Gérald Papy

L’édito de Gérald Papy: les héros sont à Kiev, pas à Bruxelles

Gérald Papy Rédacteur en chef adjoint

« Il faut prendre garde, enfin, que l’emballement inconditionnel envers les dirigeants et les résistants ukrainiens ne prépare pas les désillusions de demain et n’aveugle pas les Européens au point d’humilier le peuple russe pour les crimes de son commandant en chef et de sa clique », écrit Gérald Papy, rédacteur en chef adjoint du Vif.

Parmi ceux qui ont connu la guerre froide, le rideau de fer et la menace d’une confrontation nucléaire, peu imaginaient revivre les mêmes tourments quarante ans plus tard. A la chute du bloc soviétique, beaucoup ont cru, si pas à « la fin de l’histoire » théorisée par Francis Fukuyama, au moins au triomphe de la démocratie libérale et à une ère de progrès et de bien-être.

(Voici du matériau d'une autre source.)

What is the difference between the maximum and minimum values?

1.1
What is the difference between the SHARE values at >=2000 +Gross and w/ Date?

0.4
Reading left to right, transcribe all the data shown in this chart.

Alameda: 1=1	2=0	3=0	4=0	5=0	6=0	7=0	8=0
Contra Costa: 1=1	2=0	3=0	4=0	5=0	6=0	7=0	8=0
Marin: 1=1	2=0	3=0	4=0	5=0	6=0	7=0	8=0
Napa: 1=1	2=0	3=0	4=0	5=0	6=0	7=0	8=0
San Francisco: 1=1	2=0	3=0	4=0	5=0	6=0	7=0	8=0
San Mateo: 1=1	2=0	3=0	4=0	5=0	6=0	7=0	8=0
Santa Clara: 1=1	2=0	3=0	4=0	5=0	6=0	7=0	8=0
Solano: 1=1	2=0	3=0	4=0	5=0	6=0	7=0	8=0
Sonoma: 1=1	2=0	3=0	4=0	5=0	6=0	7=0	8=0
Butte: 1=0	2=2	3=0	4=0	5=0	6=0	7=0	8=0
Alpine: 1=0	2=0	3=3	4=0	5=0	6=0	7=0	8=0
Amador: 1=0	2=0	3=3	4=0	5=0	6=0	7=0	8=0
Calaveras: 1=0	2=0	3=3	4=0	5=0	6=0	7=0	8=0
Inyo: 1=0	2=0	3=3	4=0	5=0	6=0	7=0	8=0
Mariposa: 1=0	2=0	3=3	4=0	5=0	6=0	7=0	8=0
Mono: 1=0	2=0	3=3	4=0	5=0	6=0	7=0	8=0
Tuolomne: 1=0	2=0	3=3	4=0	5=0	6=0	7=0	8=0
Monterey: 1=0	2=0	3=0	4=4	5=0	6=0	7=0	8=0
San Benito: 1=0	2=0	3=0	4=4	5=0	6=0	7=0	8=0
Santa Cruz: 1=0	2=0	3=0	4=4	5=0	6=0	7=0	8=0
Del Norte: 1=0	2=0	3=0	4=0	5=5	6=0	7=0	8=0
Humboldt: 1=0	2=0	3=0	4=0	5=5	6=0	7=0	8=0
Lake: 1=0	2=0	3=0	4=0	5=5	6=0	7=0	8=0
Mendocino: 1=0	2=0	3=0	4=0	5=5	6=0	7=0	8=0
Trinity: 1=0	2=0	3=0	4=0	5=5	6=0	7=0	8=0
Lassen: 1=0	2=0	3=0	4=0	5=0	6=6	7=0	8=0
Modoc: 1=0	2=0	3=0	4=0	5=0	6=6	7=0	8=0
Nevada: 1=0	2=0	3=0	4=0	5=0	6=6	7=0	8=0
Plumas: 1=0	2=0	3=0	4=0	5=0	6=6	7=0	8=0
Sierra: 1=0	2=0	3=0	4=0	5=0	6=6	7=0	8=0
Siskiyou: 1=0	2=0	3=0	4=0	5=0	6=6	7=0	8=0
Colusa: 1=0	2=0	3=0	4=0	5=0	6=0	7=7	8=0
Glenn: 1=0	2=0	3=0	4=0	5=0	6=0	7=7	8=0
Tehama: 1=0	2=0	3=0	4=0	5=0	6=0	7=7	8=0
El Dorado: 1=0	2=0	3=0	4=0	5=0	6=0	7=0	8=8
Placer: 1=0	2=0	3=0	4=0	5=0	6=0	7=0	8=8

Vladimir Poutine nous rappelle crûment que la nouvelle confrontation mondiale engagée par la Russie et la Chine avec l’Occident vieillissant peut quitter les champs économique, technologique et idéologique et renouer avec les théâtres de guerre semblables à ceux des années 1970 ou 1980. Le contentieux que nous pensions pouvoir être résolu par une négociation sur des garanties de protection de populations russophones d’un pays voisin de la Russie s’est non seulement transformé en désastre pour l’Ukraine mais aussi en problème existentiel pour l’Europe. Et, même inscrite dans une doctrine qui, au contraire de celle des Occidentaux, ne la considère pas comme une arme de non-emploi, la menace nucléaire brandie par Vladimir Poutine ravive des peurs légitimes.

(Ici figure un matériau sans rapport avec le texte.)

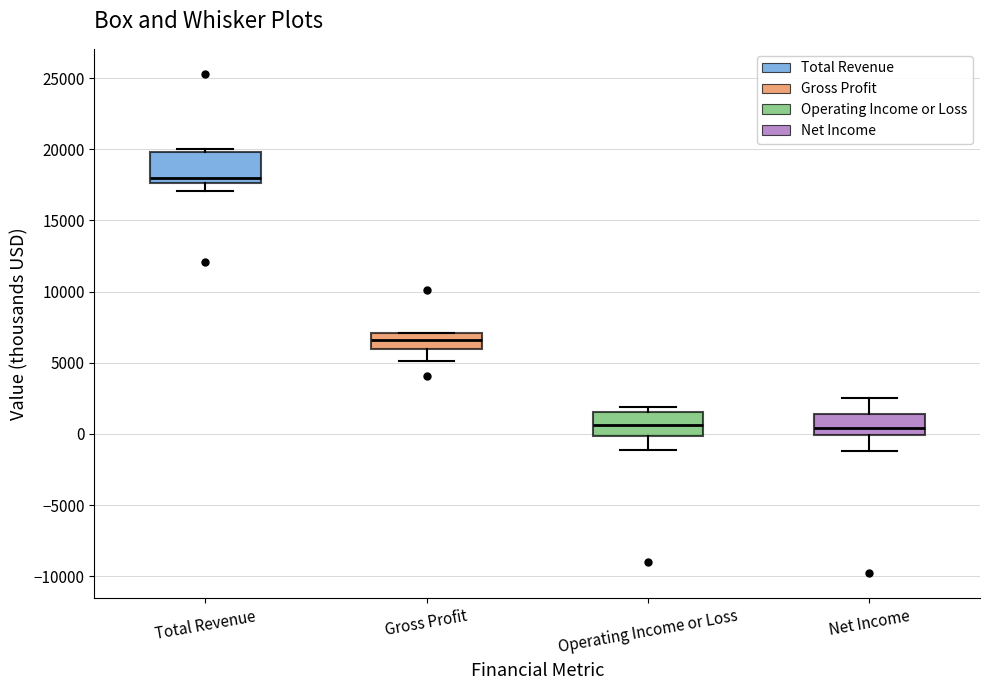

Reading left to right, read every box against the y-axis: the position of its median line, the range the box covers, and the ends of its whiskers. The values are not printed on the chart, so give them approximately, as read against the axis.

Total Revenue: median 18000, box 17500 to 20000, whiskers 17000 to 20000 (just above the box's upper edge)
Gross Profit: median 6500, box 6000 to 7000, whiskers 5000 to 7000
Operating Income or Loss: median 500, box 0 to 1500, whiskers -1000 to 2000
Net Income: median 500, box 0 to 1500, whiskers -1000 to 2500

Les actes et les paroles du maître du Kremlin justifiaient donc les sanctions sans précédent prises par l’Europe et ses alliés occidentaux. Il est difficile de savoir à ce stade si elles auront les effets escomptés sur le pouvoir russe: écourter son opération militaire en Ukraine, voire le fragiliser à l’intérieur de ses frontières. De même, sont incertains les effets concrets des livraisons d’armement promises par l’Union européenne. Pour l’heure, elles semblent plutôt avoir pour conséquence de précipiter les opérations de l’armée de Moscou sur Kiev et Kharkiv, les deux principales villes ukrainiennes.

La réplique concertée et massive des Vingt-Sept, la solidarité affichée à l’égard des réfugiés, les implications pour la politique de défense européenne sont autant de résultats qui n’étaient pas acquis au début de la crise. Ils sont heureux.

Vladimir Poutine, d’une certaine manière, a ressuscité l’Otan, rapproché les Européens, réveillé les Allemands et unifié les Ukrainiens. Le bilan est étonnant. Il ruine certains des objectifs de guerre du président russe.

Mais que sont nos satisfactions stratégiques face au chaos de la guerre et aux souffrances d’un peuple? Il y avait quelque chose de tragique et de pathétique, le mardi 1er mars, dans la standing ovation des dirigeants et députés européens depuis les travées du parlement à Bruxelles face à un président ukrainien Volodymyr Zelensky seul, éprouvé, apeuré derrière son bureau à Kiev. La personnification du courage n’est pas à Bruxelles, elle est à Kiev, à Kharkiv, à Marioupol. Les Européens n’échapperont pas au droit d’inventaire des drames qui s’y déroulent.

Il faut prendre garde, enfin, que l’emballement inconditionnel envers les dirigeants et les résistants ukrainiens ne prépare pas les désillusions de demain et n’aveugle pas les Européens au point d’humilier le peuple russe pour les crimes de son commandant en chef et de sa clique. Dans les milieux de la culture et du sport, dans la rue et sur les réseaux sociaux, même parmi les oligarques, des Russes s’élèvent contre cette guerre. Eux aussi ont besoin de notre soutien. De leur destin dépend aussi la sécurité de l’Europe.